まさか譲と恭介が同じ高校の同級生だったなんて。
「初めまして」
驚きのあまり、勝手に口から言葉が飛び出してしまった。
譲から離れても罪悪感で胸が苦しかった。『体調が悪いので』と恭介に断って、すぐにパーティー会場から離れた。
叶奈は逃げることしかできなかった。
申し訳なさと、すべて打ち明けてしまいたいジレンマ。
そっけない態度に気分を害して、恭介からお見合いを断ってくれないだろうかと願ってしまう。
あれこれ考えていると、奈緒のマンションに戻ってからも落ち着かなかった。
翌日になって、恭介が琴子から携帯番号を聞いたと言ってわざわざ連絡してきた。
『体調はいかがですか?』
『元気になったら会いましょう。また連絡します』
あれで終わるかと思っていたが、どうやら恭介には松尾家との縁談を断る気はなさそうだ。
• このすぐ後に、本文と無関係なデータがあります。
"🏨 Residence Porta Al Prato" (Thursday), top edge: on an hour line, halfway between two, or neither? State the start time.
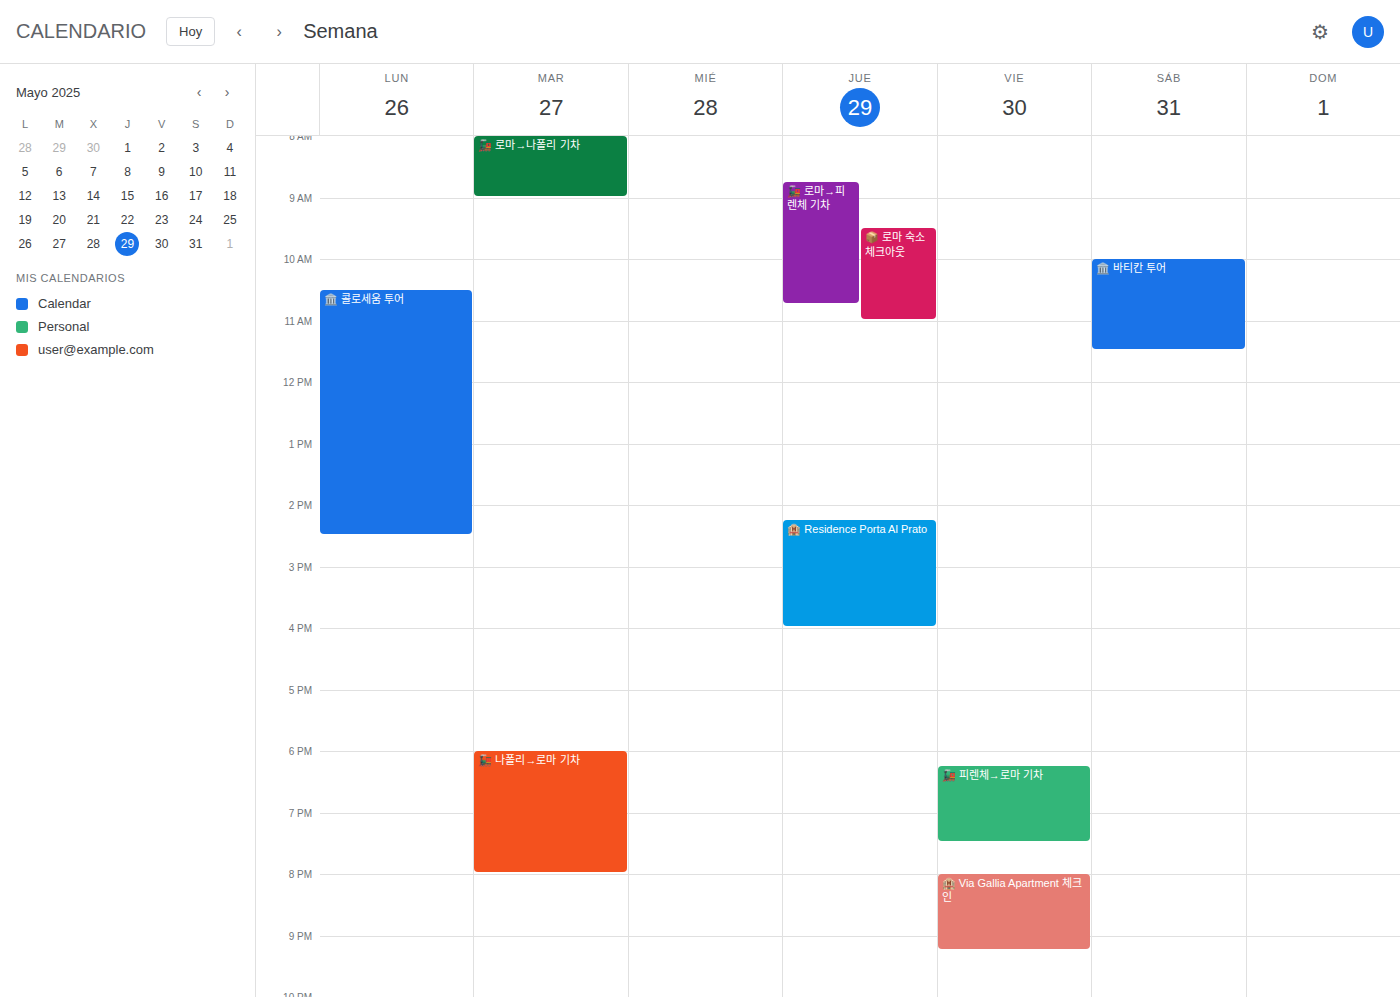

もしかしたら彼も「幼なじみとの約束だから」と言い聞かされて育ったのではないだろうか。
だから相手が奈緒だろうと叶奈だろうと、どちらでももいいのかもしれない。
このままでは、ずるずると泥沼にはまっていきそうで恐ろしい。
松尾家から逃げ出せなくなる、最悪の未来も現実味を帯びてくる。
(でも、播磨屋に援助してくれているし)
ひとりでマンションにいたら、悪い方へばかり考えが偏っていく。
これ以上落ち込みたくなくて、叶奈は出かけることにした。